# Footage of brand new Animal Crossing concept style



## JimmyJacobAC (Aug 23, 2015)

What do you guys think?


----------



## TheEchoTimes (Aug 23, 2015)

oh my god I love that video


----------



## JimmyJacobAC (Aug 23, 2015)

TheEchoTimes said:


> oh my god I love that video



There's no way this can get any worse.

...

It's worse!


----------



## Lena Scorpion (Aug 23, 2015)

Mmm...k


----------



## strawbewwy (Aug 23, 2015)

haha i like it


----------



## JimmyJacobAC (Aug 24, 2015)

Lena Scorpion said:


> Mmm...k
> View attachment 144503



Well, he sure did look around.


----------



## shuba (Aug 25, 2015)

this is the best


----------



## TykiButterfree (Aug 25, 2015)

Well I would buy this game. lol There are rare white trees.
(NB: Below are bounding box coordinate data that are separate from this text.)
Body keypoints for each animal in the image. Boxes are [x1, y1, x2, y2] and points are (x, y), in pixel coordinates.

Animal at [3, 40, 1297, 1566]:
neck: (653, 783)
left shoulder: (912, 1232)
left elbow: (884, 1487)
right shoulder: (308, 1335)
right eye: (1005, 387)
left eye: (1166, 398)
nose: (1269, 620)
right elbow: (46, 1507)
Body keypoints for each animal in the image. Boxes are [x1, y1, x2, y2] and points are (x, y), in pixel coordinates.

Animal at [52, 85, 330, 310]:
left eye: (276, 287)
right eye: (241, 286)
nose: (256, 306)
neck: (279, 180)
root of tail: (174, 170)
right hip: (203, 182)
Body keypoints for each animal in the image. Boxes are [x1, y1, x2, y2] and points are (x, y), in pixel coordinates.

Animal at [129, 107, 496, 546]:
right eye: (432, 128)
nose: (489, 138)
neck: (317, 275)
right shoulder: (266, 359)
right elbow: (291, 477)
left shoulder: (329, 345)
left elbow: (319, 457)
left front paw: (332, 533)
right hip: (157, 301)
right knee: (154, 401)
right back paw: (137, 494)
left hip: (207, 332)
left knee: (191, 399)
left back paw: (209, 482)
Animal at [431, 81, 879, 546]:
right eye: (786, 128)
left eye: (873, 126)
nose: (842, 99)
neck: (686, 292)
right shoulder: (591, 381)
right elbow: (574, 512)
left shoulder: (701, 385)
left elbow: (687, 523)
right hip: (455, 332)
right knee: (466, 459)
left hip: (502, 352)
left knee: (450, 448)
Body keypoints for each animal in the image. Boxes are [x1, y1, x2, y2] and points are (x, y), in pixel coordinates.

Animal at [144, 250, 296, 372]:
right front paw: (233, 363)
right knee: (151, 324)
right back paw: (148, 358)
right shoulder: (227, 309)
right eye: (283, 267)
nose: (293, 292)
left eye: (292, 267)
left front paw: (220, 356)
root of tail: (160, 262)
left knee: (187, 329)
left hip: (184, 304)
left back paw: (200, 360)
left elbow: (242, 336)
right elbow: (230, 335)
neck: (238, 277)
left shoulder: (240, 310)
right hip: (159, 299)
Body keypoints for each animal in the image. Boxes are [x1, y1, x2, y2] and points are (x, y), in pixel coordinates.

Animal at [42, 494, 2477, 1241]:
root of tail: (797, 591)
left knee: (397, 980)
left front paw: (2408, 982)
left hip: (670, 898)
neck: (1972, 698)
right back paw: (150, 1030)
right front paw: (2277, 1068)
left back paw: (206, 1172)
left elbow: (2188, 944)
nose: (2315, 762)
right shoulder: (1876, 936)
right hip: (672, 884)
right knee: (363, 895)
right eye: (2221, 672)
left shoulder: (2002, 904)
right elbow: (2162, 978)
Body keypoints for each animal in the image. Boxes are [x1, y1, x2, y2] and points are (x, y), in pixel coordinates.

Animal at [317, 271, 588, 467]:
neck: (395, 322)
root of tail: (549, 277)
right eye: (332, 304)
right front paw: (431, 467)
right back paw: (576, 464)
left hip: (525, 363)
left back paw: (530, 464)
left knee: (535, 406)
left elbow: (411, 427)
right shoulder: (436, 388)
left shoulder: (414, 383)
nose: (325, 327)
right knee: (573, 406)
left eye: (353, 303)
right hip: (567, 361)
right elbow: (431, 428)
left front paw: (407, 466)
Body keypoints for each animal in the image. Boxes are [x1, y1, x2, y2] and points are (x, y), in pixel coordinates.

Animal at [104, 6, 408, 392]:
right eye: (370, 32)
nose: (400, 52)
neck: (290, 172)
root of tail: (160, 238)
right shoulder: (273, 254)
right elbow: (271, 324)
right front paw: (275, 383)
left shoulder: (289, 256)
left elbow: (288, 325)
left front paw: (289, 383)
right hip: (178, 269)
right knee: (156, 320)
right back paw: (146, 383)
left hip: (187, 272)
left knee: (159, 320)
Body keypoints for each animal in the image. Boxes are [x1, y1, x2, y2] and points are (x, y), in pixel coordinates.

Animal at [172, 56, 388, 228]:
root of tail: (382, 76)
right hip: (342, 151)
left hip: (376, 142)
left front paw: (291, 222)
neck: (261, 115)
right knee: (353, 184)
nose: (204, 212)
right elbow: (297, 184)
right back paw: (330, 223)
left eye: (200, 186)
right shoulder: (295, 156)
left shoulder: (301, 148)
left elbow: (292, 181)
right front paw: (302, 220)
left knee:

Haha!


----------



## Kipper_snax (Aug 25, 2015)

haha love Vinesauce :3


----------



## Captain Crazy Chicken (Aug 25, 2015)

*SIIIIIIIIIIIIIIGH*

I see Vinesauce all the time now.


----------



## AmaiiTenshii (Sep 1, 2015)

"The museum of Clown-Vomit is now accepting patrons."

ive been watching vinesauce since like 2012-ish god help me


----------



## Moose716 (Oct 3, 2015)

Thats really cool. I could see glitch art as a thing. it could be really uniqe. Just imagine= "2035 Green Void, Animal Crossing WW, Bob Bob" jk. Still, really cool


----------